◆ **EXERCISE REQUIREMENTS**
Pick out and copy every line in the records below that contains the string "What". Treat uppercase and lowercase as different.

◆ **RECORDS SUPPLIED**
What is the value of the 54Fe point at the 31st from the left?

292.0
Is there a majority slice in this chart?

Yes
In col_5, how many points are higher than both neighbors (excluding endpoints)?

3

--

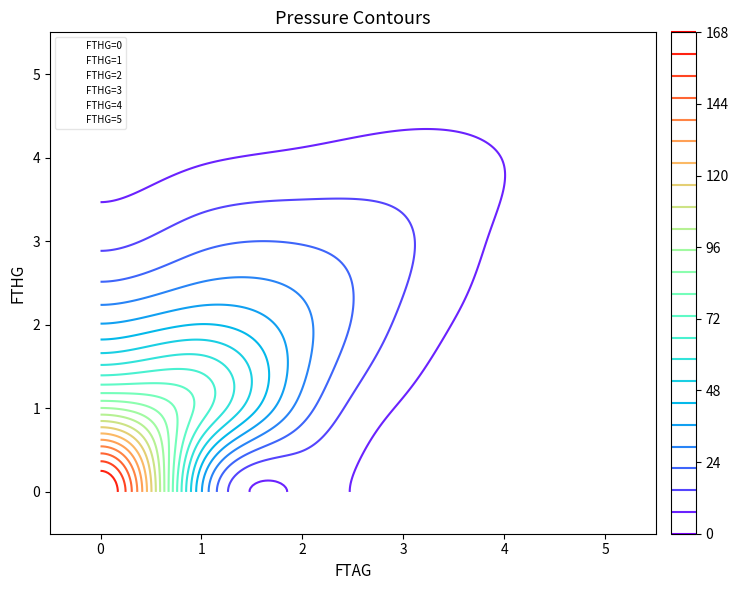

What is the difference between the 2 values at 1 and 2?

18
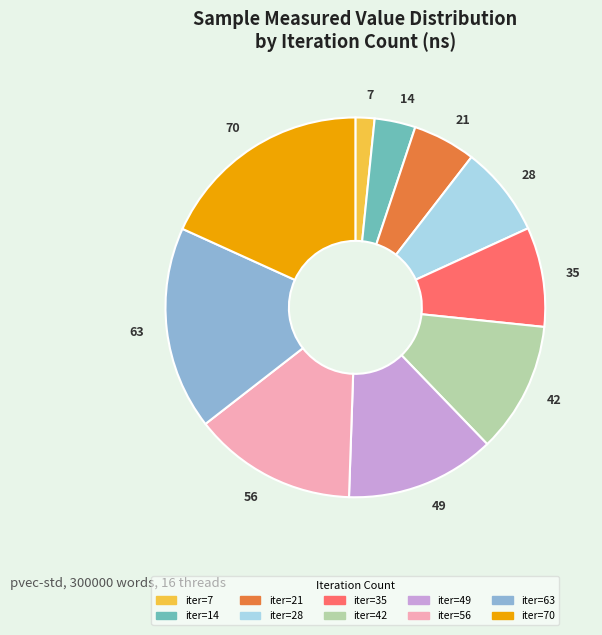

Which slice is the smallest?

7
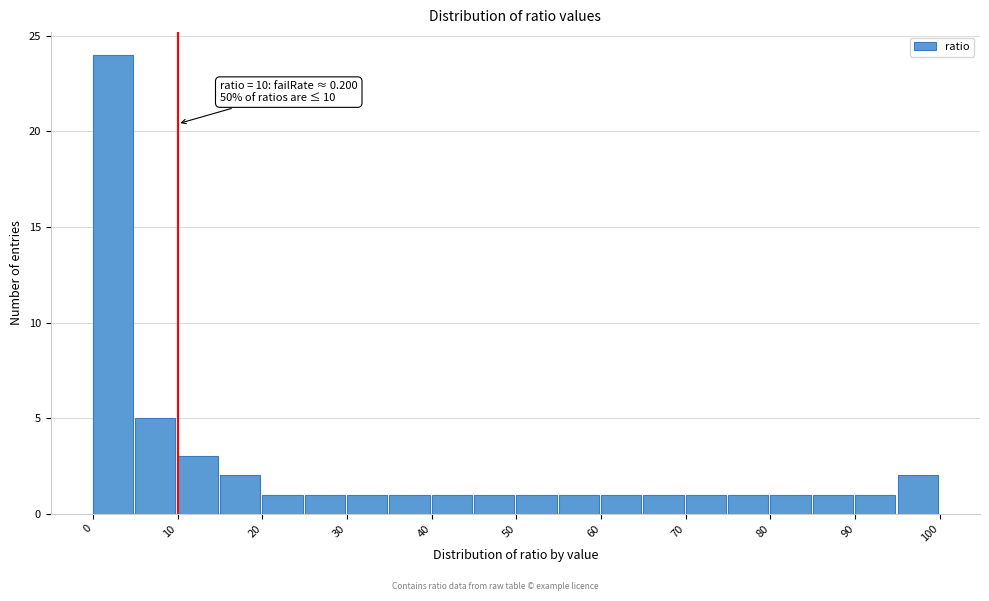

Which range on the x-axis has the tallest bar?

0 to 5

◆ **ANSWER SPACE**
What is the value of the 54Fe point at the 31st from the left?
What is the difference between the 2 values at 1 and 2?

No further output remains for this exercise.